For me, it’s getting harder and harder to determine. As a teen, movies were as much my reality as anything else I experienced in the mid- to late-1980s. I lived inside them and watched them over and over. Movies provided an escape, but they also created the context in which to contemplate the silly, dumb, fun, heartbreaking, painful, and downright messy reality of being a teenager. All the laughter, tears, anger, joy and pain of adolescence could be sublimated by obsessive movie watching. In hindsight, it was a safer outlet than drugs and reckless behavior. It’s not that I didn’t indulge in the more-than-occasional reckless activity, but it was somehow muted thanks to my favorite outlet: movies.

Now that I’m raising a teenager in Shermer, I am reminded daily of both the beauty and absurdity during this critical stage of childhood. Only my daughter’s version of Shermer lives inside an iPhone. What in the hell will her reality be as an adult reflecting on this period in her life?

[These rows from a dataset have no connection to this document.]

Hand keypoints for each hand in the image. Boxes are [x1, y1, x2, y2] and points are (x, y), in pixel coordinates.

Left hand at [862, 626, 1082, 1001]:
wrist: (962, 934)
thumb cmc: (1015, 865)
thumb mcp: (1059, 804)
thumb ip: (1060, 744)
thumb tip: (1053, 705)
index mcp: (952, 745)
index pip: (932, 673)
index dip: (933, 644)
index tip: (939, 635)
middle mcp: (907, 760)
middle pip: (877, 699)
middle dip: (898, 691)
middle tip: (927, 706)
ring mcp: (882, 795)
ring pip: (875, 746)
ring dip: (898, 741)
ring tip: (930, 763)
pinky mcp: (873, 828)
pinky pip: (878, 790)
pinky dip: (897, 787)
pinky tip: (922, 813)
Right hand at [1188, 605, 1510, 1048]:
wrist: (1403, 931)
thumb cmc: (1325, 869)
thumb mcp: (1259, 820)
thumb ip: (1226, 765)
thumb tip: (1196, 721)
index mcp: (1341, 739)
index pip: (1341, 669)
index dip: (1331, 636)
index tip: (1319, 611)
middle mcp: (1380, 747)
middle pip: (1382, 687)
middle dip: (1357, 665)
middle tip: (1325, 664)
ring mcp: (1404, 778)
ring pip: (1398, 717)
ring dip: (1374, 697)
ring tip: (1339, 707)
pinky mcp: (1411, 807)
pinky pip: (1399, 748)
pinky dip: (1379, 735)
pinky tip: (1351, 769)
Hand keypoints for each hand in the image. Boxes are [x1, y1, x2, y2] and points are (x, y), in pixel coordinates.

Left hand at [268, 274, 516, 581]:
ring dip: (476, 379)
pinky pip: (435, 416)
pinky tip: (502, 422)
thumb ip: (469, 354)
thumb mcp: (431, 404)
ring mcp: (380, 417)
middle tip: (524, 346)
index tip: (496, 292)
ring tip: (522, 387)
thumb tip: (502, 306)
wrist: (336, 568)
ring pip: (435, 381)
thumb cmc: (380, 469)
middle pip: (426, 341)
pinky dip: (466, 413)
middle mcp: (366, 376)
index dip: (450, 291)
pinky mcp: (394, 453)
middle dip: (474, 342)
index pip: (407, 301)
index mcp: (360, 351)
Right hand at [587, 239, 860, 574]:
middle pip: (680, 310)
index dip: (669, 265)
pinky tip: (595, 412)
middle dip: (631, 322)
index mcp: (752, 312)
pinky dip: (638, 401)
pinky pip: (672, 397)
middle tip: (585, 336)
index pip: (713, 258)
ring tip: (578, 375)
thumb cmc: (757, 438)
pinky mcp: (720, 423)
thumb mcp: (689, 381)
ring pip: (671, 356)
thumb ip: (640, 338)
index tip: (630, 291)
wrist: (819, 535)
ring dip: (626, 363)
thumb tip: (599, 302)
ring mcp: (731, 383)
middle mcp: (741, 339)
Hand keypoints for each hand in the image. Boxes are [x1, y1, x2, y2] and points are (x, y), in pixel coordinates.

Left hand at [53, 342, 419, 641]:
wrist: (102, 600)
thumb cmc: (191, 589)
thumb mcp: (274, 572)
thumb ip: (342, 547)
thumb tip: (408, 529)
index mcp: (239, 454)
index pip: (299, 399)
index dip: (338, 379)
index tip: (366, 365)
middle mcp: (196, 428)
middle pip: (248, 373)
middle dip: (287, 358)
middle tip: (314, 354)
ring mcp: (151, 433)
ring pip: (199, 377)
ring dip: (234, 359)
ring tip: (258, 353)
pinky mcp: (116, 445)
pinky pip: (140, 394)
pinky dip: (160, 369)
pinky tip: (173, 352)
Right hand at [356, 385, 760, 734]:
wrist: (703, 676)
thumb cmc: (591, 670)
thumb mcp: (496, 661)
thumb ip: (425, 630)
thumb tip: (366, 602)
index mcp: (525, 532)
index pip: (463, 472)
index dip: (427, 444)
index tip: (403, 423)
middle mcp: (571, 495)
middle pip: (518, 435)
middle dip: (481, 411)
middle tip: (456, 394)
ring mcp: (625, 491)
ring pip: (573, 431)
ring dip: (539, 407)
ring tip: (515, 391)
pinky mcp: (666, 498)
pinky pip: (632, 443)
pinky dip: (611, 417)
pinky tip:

Now I have unexpectedly returned to that familiar place—and it is so very odd. Indeed, the false narrative of my childhood regarding what life would (or should) look and feel like as an adult—built on a combination of real and perceived experiences coupled with compelling but artificial scenes from 1980s movies—is now essentially fulfilled, and I’m literally a fortysomething character living out childhood fantasies. As I write this I realize just how pathetic that is. Have I literally become Clark Griswold? Apparently, the answer is yes.

In her New York magazine article, Jennifer Senior explains, “Why You Never Leave High School.” That’s especially true now thanks to Mark Zuckerberg. In it, she explains, “Until Facebook, the people from my high-school years had undeniably occupied a place in my unconscious, but they were ghost players, gauzy and green at the edges.” 

On the contrary, characters from Breakfast Club and Sixteen Candles are still clear and present in my mind thanks to AMC, TNT, HBO and the other 300+ cable TV channels we pay several hundred dollars each month to watch. And that is especially true for me, an unrepentant, former movie-obsessed kid with an after-school job at Video Safari. Indeed, the movie characters from high school are permanently etched into my psyche. Throw in the fact that my parents were divorced and I spent far more time studying the works of John Carpenter, John Hughes and Steven Speilberg than solving quadratic equations or reading Animal Farm.

Leaving the ice cream shop and walking the short block back home, my mind begins to drift, as it usually does thanks to a hyperactive imagination fueled by caffeine and nostalgia, and I wonder if I can find Ferris Buehler on TBS or HBO when I get back home?